I am not aware of any city which has fees which approach the level being recommended.

Some of us visited the Planning Dept. of Oak Park, IL on Friday to get ideas for addressing some of the known problems with our ordinance. Oak Park charges no fees for anything relating to historic preservation. Most cities have only nominal fees for these matters.

We know that all city fees are being considered for increases. Are any others being considered for a ten fold increase?

This proposal will not increase revenue for the city and may increase demands for staff time. So what is the reason for it?

Jim Bateman, president

Central Illinois Landmarks Foundation

Paul R Day said...

This is an email to City Council from CILF Vice-President, Margaret Cousin:


Good morning everyone,

For a decade I’ve been telling the Adult Ed students I tutor that when you get an answer in math that doesn’t make sense, look at your work to see where you went wrong. I calculated the percentages for proposed fee increases for landmark nominations and Certificates of Appropriateness and came up with hikes of 1000%, with an only slightly less startling 250% for historic district nominations. I’d love to say I made a mistake, but my arithmetic was right, so the question is WHY? Why so much higher than other such increases?

Raising fees and fines to generate revenue in difficult economic times is understandable. Commissions engaged in fulfilling their prescribed functions require time from the City staff they partner with, and administrative duties continue even when those bodies are not meeting. As human resources are stretched tighter, workloads grow apace and every service supplied to the community costs money.

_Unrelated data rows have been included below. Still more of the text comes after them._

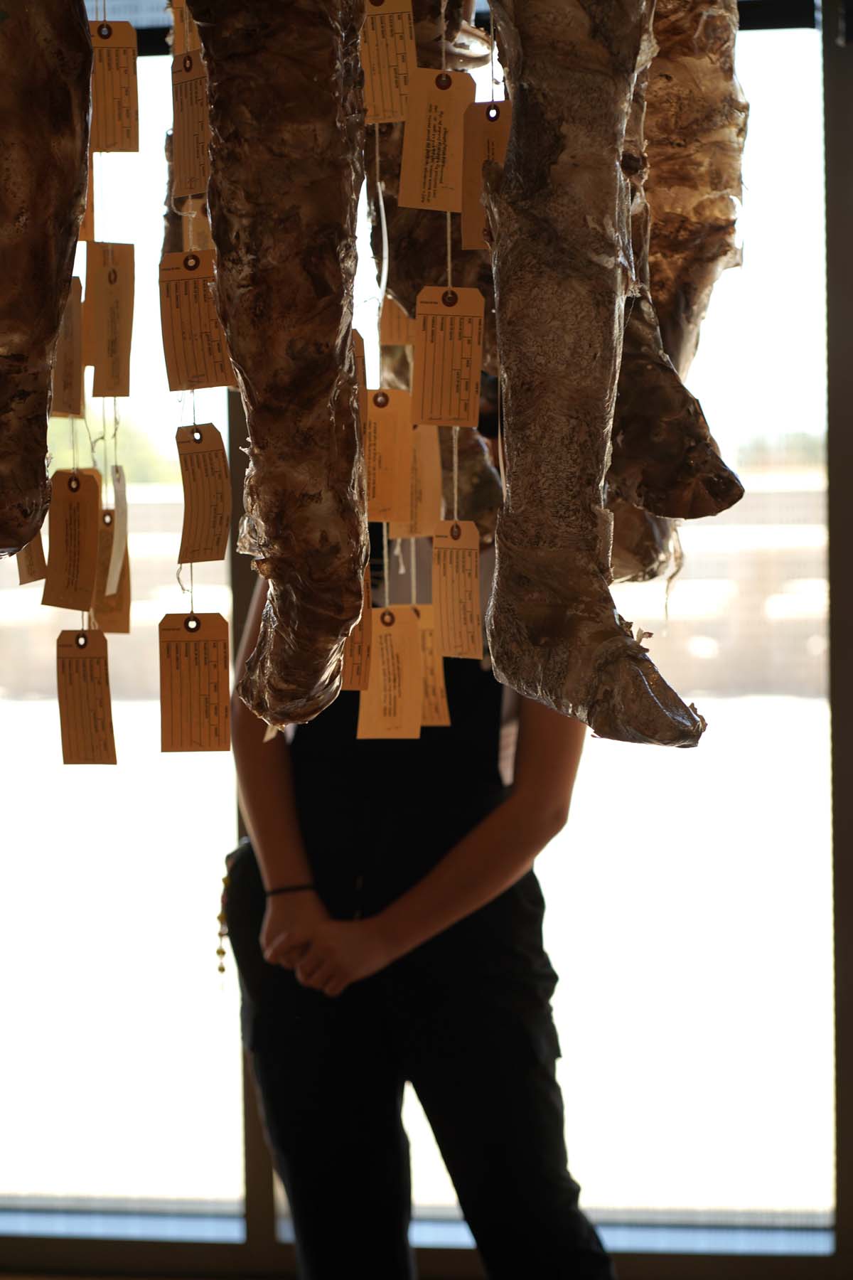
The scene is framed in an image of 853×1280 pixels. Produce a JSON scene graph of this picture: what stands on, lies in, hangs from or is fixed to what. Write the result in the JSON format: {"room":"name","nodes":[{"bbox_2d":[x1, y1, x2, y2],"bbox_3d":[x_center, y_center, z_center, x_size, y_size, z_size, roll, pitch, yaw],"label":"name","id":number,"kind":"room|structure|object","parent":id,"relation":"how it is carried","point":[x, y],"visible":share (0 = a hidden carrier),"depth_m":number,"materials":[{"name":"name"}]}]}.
{"room":"museum","nodes":[
{"label":"museum","id":0,"kind":"room"},
{"bbox_2d":[0,0,94,558],"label":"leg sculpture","id":1,"kind":"object","parent":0,"point":[53,334],"visible":0.99,"depth_m":1.69,"materials":[{"name":"brown"}]},
{"bbox_2d":[16,536,47,586],"bbox_3d":[-0.321,-0.098,2.425,0.026,0.123,0.052,0,3,9],"label":"tag","id":2,"kind":"object","parent":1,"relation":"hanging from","point":[35,569],"visible":0.51,"depth_m":2.42,"materials":[{"name":"paper"}]},
{"bbox_2d":[51,277,85,420],"bbox_3d":[-0.316,-0.256,2.625,0.038,0.141,0.028,0,3,9],"label":"tag","id":3,"kind":"object","parent":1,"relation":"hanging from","point":[78,369],"visible":0.6,"depth_m":2.62,"materials":[{"name":"paper"}]},
{"bbox_2d":[78,157,95,240],"bbox_3d":[-0.312,-0.403,2.573,0.042,0.141,0.020,-2,3,-12],"label":"price tag","id":4,"kind":"object","parent":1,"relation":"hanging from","point":[88,221],"visible":0.22,"depth_m":2.57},
{"bbox_2d":[42,466,104,611],"bbox_3d":[-0.304,-0.083,2.607,0.054,0.124,0.033,0,3,9],"label":"tag","id":5,"kind":"object","parent":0,"point":[90,512],"visible":0.94,"depth_m":2.61,"materials":[{"name":"paper"}]},
{"bbox_2d":[54,630,118,765],"bbox_3d":[-0.310,0.058,2.758,0.063,0.129,0.033,0,3,9],"label":"tag","id":6,"kind":"object","parent":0,"point":[105,690],"visible":0.93,"depth_m":2.76,"materials":[{"name":"paper"}]},
{"bbox_2d":[84,241,135,399],"bbox_3d":[-0.277,-0.276,2.649,0.041,0.137,0.034,0,3,9],"label":"tag","id":7,"kind":"object","parent":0,"point":[113,286],"visible":0.94,"depth_m":2.65,"materials":[{"name":"paper"}]},
{"bbox_2d":[88,15,138,153],"bbox_3d":[-0.255,-0.448,2.416,0.037,0.118,0.019,-1,3,-9],"label":"tag","id":8,"kind":"object","parent":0,"point":[113,91],"visible":0.81,"depth_m":2.41,"materials":[{"name":"paper"}]},
{"bbox_2d":[95,502,131,635],"bbox_3d":[-0.297,-0.055,2.831,0.046,0.124,0.031,0,3,9],"label":"tag","id":9,"kind":"object","parent":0,"point":[123,572],"visible":0.59,"depth_m":2.83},
{"bbox_2d":[105,465,127,596],"bbox_3d":[-0.285,-0.099,2.786,0.017,0.118,0.062,0,3,9],"label":"paper tag","id":10,"kind":"object","parent":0,"point":[115,545],"visible":0.92,"depth_m":2.77,"materials":[{"name":"paper"}]},
{"bbox_2d":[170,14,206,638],"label":"string","id":11,"kind":"object","parent":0,"point":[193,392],"visible":0.55,"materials":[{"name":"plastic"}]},
{"bbox_2d":[169,0,200,52],"bbox_3d":[-0.175,-0.509,2.246,0.023,0.168,0.023,-2,3,-16],"label":"tag","id":12,"kind":"object","parent":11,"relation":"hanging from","point":[195,43],"visible":0.44,"depth_m":2.25,"materials":[{"name":"paper"}]},
{"bbox_2d":[169,49,209,197],"bbox_3d":[-0.176,-0.398,2.308,0.012,0.118,0.053,-3,4,-39],"label":"price tag","id":13,"kind":"object","parent":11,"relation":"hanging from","point":[183,109],"visible":0.71,"depth_m":2.31,"materials":[{"name":"paper"}]},
{"bbox_2d":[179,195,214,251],"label":"tag","id":14,"kind":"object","parent":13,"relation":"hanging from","point":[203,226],"visible":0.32,"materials":[{"name":"brown paper"}]},
{"bbox_2d":[156,611,231,752],"bbox_3d":[-0.202,0.043,2.650,0.072,0.129,0.028,0,3,9],"label":"price tag","id":15,"kind":"object","parent":11,"relation":"hanging from","point":[222,652],"visible":0.93,"depth_m":2.65,"materials":[{"name":"paper"}]},
{"bbox_2d":[157,248,233,392],"bbox_3d":[-0.188,-0.266,2.511,0.064,0.126,0.022,0,3,9],"label":"tag","id":16,"kind":"object","parent":11,"relation":"hanging from","point":[178,311],"visible":0.9,"depth_m":2.51,"materials":[{"name":"paper"}]},
{"bbox_2d":[175,421,230,564],"bbox_3d":[-0.193,-0.126,2.633,0.050,0.130,0.040,0,3,9],"label":"tag","id":17,"kind":"object","parent":11,"relation":"hanging from","point":[220,464],"visible":0.95,"depth_m":2.63,"materials":[{"name":"paper"}]},
{"bbox_2d":[198,0,370,735],"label":"leg sculpture","id":18,"kind":"object","parent":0,"point":[327,294],"visible":0.97,"depth_m":1.63,"materials":[{"name":"brown"}]},
{"bbox_2d":[339,563,374,690],"bbox_3d":[-0.070,-0.027,2.432,0.050,0.150,0.034,0,3,9],"label":"price tag","id":19,"kind":"object","parent":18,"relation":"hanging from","point":[367,609],"visible":0.35,"depth_m":2.43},
{"bbox_2d":[356,603,423,739],"bbox_3d":[-0.031,0.036,2.875,0.077,0.138,0.025,0,3,9],"label":"tag","id":20,"kind":"object","parent":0,"point":[404,627],"visible":0.88,"depth_m":2.88,"materials":[{"name":"paper"}]},
{"bbox_2d":[399,423,443,539],"bbox_3d":[-0.009,-0.149,2.815,0.053,0.136,0.013,-1,3,-1],"label":"tag","id":21,"kind":"object","parent":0,"point":[427,482],"visible":0.65,"depth_m":2.81,"materials":[{"name":"paper"}]},
{"bbox_2d":[0,0,852,1273],"bbox_3d":[0.061,-0.311,5.120,4.859,2.729,0.156,0,3,9],"label":"window","id":22,"kind":"structure","parent":0,"point":[844,1221],"depth_m":5.09,"materials":[{"name":"glass"}]},
{"bbox_2d":[408,600,452,729],"bbox_3d":[-0.006,0.030,2.969,0.052,0.140,0.033,-1,3,-9],"label":"price tag","id":23,"kind":"object","parent":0,"point":[441,720],"visible":0.44,"depth_m":2.96,"materials":[{"name":"paper"}]},
{"bbox_2d":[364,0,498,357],"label":"meat","id":24,"kind":"object","parent":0,"point":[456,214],"visible":0.64,"depth_m":2.49,"materials":[{"name":"brown"}]},
{"bbox_2d":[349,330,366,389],"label":"price tag","id":25,"kind":"object","parent":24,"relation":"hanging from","point":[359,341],"visible":0.25,"depth_m":2.54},
{"bbox_2d":[361,386,413,524],"bbox_3d":[-0.041,-0.157,2.629,0.063,0.126,0.020,0,3,9],"label":"tag","id":26,"kind":"object","parent":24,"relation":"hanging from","point":[394,427],"visible":0.81,"depth_m":2.63,"materials":[{"name":"paper"}]},
{"bbox_2d":[360,0,415,124],"bbox_3d":[-0.028,-0.444,2.191,0.041,0.141,0.019,0,3,9],"label":"price tag","id":27,"kind":"object","parent":24,"relation":"hanging from","point":[399,11],"visible":0.84,"depth_m":2.19,"materials":[{"name":"paper"}]},
{"bbox_2d":[379,295,415,347],"bbox_3d":[-0.018,-0.325,2.863,0.064,0.121,0.018,0,3,9],"label":"price tag","id":28,"kind":"object","parent":24,"relation":"hanging from","point":[394,314],"visible":0.52,"depth_m":2.86,"materials":[{"name":"paper"}]},
{"bbox_2d":[396,66,475,213],"bbox_3d":[0.009,-0.385,2.323,0.053,0.116,0.018,0,3,9],"label":"tag","id":29,"kind":"object","parent":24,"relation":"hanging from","point":[409,163],"visible":0.94,"depth_m":2.32,"materials":[{"name":"paper"}]},
{"bbox_2d":[460,98,511,249],"bbox_3d":[0.062,-0.353,2.279,0.058,0.121,0.017,0,3,9],"label":"price tag","id":30,"kind":"object","parent":24,"relation":"hanging from","point":[473,188],"visible":0.6,"depth_m":2.28,"materials":[{"name":"paper"}]},
{"bbox_2d":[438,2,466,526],"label":"string","id":31,"kind":"object","parent":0,"point":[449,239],"visible":0.63,"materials":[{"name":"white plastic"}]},
{"bbox_2d":[410,285,485,427],"bbox_3d":[0.020,-0.224,2.431,0.058,0.119,0.018,0,3,9],"label":"tag","id":32,"kind":"object","parent":31,"relation":"hanging from","point":[456,346],"visible":0.96,"depth_m":2.43,"materials":[{"name":"paper"}]},
{"bbox_2d":[430,518,483,660],"bbox_3d":[0.026,-0.040,2.593,0.043,0.124,0.027,0,3,9],"label":"price tag","id":33,"kind":"object","parent":31,"relation":"hanging from","point":[473,564],"visible":0.95,"depth_m":2.59,"materials":[{"name":"paper"}]},
{"bbox_2d":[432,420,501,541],"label":"meat piece","id":34,"kind":"object","parent":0,"point":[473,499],"visible":0.5,"depth_m":2.98,"materials":[{"name":"brown"}]},
{"bbox_2d":[483,0,712,747],"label":"leg sculpture","id":35,"kind":"object","parent":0,"point":[605,389],"visible":0.98,"depth_m":1.55,"materials":[{"name":"brown"}]},
{"bbox_2d":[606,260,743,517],"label":"foot sculpture","id":36,"kind":"object","parent":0,"point":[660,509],"visible":0.56,"depth_m":1.65,"materials":[{"name":"brown"}]},
{"bbox_2d":[608,0,750,579],"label":"leg sculpture","id":37,"kind":"object","parent":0,"point":[700,178],"visible":0.73,"depth_m":1.86,"materials":[{"name":"brown"}]},
{"label":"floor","id":38,"kind":"structure","parent":0,"visible":0},
{"bbox_2d":[216,440,618,1279],"bbox_3d":[0.007,0.383,4.051,0.526,1.706,0.541,0,3,9],"label":"person","id":39,"kind":"object","parent":38,"relation":"on","point":[309,792],"visible":0.68,"depth_m":3.90},
{"bbox_2d":[213,853,235,986],"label":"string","id":40,"kind":"object","parent":39,"relation":"hanging from","point":[220,953],"visible":0.5,"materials":[{"name":"gold"}]},
{"label":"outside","id":41,"kind":"structure","parent":0,"visible":0},
{"bbox_2d":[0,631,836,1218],"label":"ground","id":42,"kind":"structure","parent":41,"point":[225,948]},
{"label":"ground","id":43,"kind":"structure","parent":41,"visible":0},
{"bbox_2d":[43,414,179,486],"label":"tree","id":44,"kind":"object","parent":43,"relation":"on","point":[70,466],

What I urge is simply that the fee increases being considered be more even-handed and equitable. Like all commissions in the City of Peoria, the Historic Preservation Commission is comprised of volunteers. Their time has value, but it is offered freely to the community they serve. In the last ten years, there have only been three historic districts created and eight individual structures or sites landmarked. This record cannot realistically be viewed as burdensome in frequency or in volume. The majority of these applications are created by volunteers as well, CILF included, and the countless hours of research required to prepare them represent no undue strain on City coffers either.

I am aware that there have been landmark application cases with high public profiles which have demanded great effort to resolve. There is no question that they used up precious City staff time, precious City Council time. But these were worst-case scenarios. Let us not make decisions based on the most negative of our struggles. Rather, let us make decisions based on our expectations for best-case scenarios and then strive to make those more positive standards the norm. The two most recent owner-consent landmark applications moved swiftly and successfully towards designation. They were our confirmation that financial efficiency can be a part of this process.

C of A’s, required for both landmarks and historic district properties, DO translate into staff time. Yet the payoff surely warrants that investment, for our heritage neighborhoods represent tourist gold every bit as much as newer, northerly areas. With mega-projects looming on the downtown horizon which we hope will bring throngs of visitors, don’t we want Perry and Knoxville, Flora-Ellis, Roanoke-Randolph, Moss-High, and Glen Oak Avenue to absolutely shine? One formula that generally holds true is: historic equals old equals maintenance equals dollars. Punitively high C of A fees may result in projects without consultation or oversight or a lessening focus on projects at all. The result could be a diminishment of what those very districts were created to showcase in the first place, a unique snapshot of Peoria’s past, vital as an image of who we once were but ALSO a beacon of economic potential pointing towards our future.

Mayor Ardis and Council Members, I respectfully ask you to carefully consider the merits of bringing increases for C of A’s and landmark and historic district nominations back into fair and proportionate alignment.